Yangınları kimin çıkardığını tartışmakta çok anlamsız. Bu konuda PKK zaten mimlenmiş baş aktör. Her sene temcit pilavı gibi tekrarlanıp duruyorken önlem alınmaması ciddi ihmal ve sorumsuzluk. Kişilere çip takıp takip edemeyeceğinize göre caydırıcı ciddi cezalar uygulanmalı ki bir daha kimse buna teşebbüs dahi edemesin. Sosyal medya da bu konuda öneri ve tavsiyeler var. Çıkaranları yangının ortasına atın diyen var, Akp’li gençlik kollarını yangın söndürmede görevlendirin diyen de var. Her ne suretle olursa olsun tartışmak yerine çözüm üretmek kaçınılmaz bir gerçek olarak karşımızda duruyor.

Hızlı gündemlerde Kerem Erboy’u es geçmeyip bir köşeye sıkıştıralım. Gazetemizin geçen hafta manşetten verdiği haberde İzmit’te Kerem Erboy adlı vatandaş hastane kayıtlarına ölü olarak geçtiği için tedavi edilemediği, ilaçlarını alamadığını hepiniz okumuşsunuzdur. Adam yaşıyor mu yaşamıyor mu belli değil. Yangınları çıkaranları bir şekilde bulup cezalandırırsınız da iktidarı da muhalefeti de bu işe ne diyor acaba? İnsan hayatı bu kadar ucuz mu bu memlekette? Maaş alan biri yanlış yapacak mağdur kişi aylarca uğraşacak yaşadığını ispat etmek için. Bunu sıradan rutin bir olay olarak görmeyin. Kerem bey bir şekilde biz gazeteciler aracılığıyla sesini duyurabilmiş, ya duyuramayan onlarca mağdur ne yapsın?

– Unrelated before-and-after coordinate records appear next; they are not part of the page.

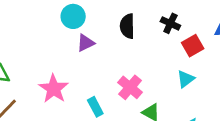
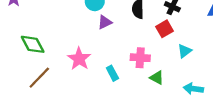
red square: (193, 46) -> (165, 29), moved
pink cross: (130, 87) -> (140, 58), turned -36

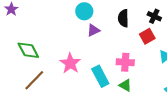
cyan rectangle: (112, 73) -> (100, 76), size x1.5
green triangle: (157, 78) -> (125, 85), moved

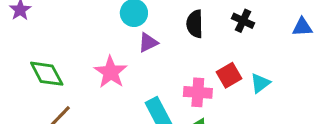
red square: (147, 36) -> (229, 75), moved
pink star: (70, 63) -> (111, 72), moved

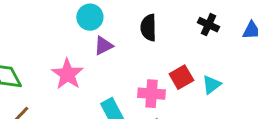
black cross: (243, 21) -> (208, 25), moved

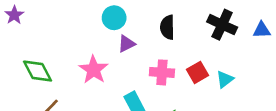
black cross: (208, 25) -> (222, 25), size x1.5
pink cross: (151, 94) -> (162, 72), moved

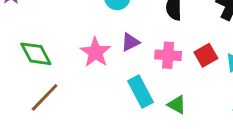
purple triangle: (126, 44) -> (130, 42), moved

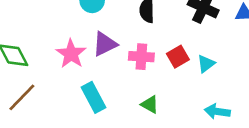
purple triangle: (130, 42) -> (105, 44), size x1.4
cyan rectangle: (140, 92) -> (94, 97), moved

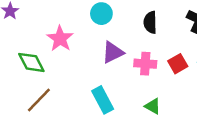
pink star: (71, 54) -> (60, 39), moved

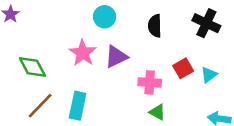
pink star: (60, 39) -> (83, 53), moved
pink cross: (145, 64) -> (150, 82), moved
cyan rectangle: (103, 100) -> (78, 106), moved, turned 40

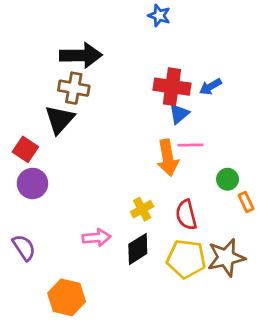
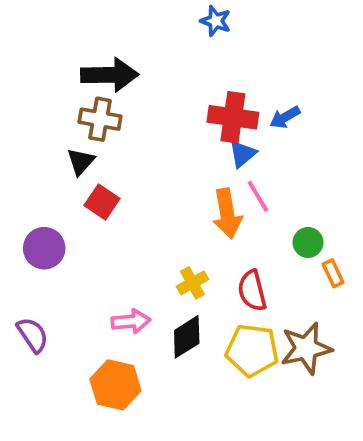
black triangle: (60, 119) -> (81, 162), size x0.7
pink line: (190, 145) -> (258, 196), turned 60
red square: (25, 149) -> (102, 202), moved
orange hexagon: (67, 297) -> (115, 385), moved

İş dönüp dolaşıp rahmetli Erbakan hocanın klasikleşmiş “önce ahlak ve maneviyat” sözüne geliyor. İyileştirilmiş başkanlık mı geliştirilmiş parlamenter mi? Beyler olmayan sistemi tartışmayı bırakın sistemsizliğin insanlara hiçbir fayda vermediğini görün. Ahlaki değerler üretemeyen eğitim sistemsizliğini görün. Yapanın yanına kar kaldığı adalet sistemsizliğini görün. İnsanlık yerine paranın değer kazandığı ekonomik sistemsizliğinizi görün. Görmeniz gerekenleri görün artık da insanlığa bir faydanız olsun. Gereksiz tartışmalarla ülkenin gündemini işgal etmeyin, insanımızı mağdur etmeyin. Etmeyin ki oy bekleyin, yoksa çok beklersiniz.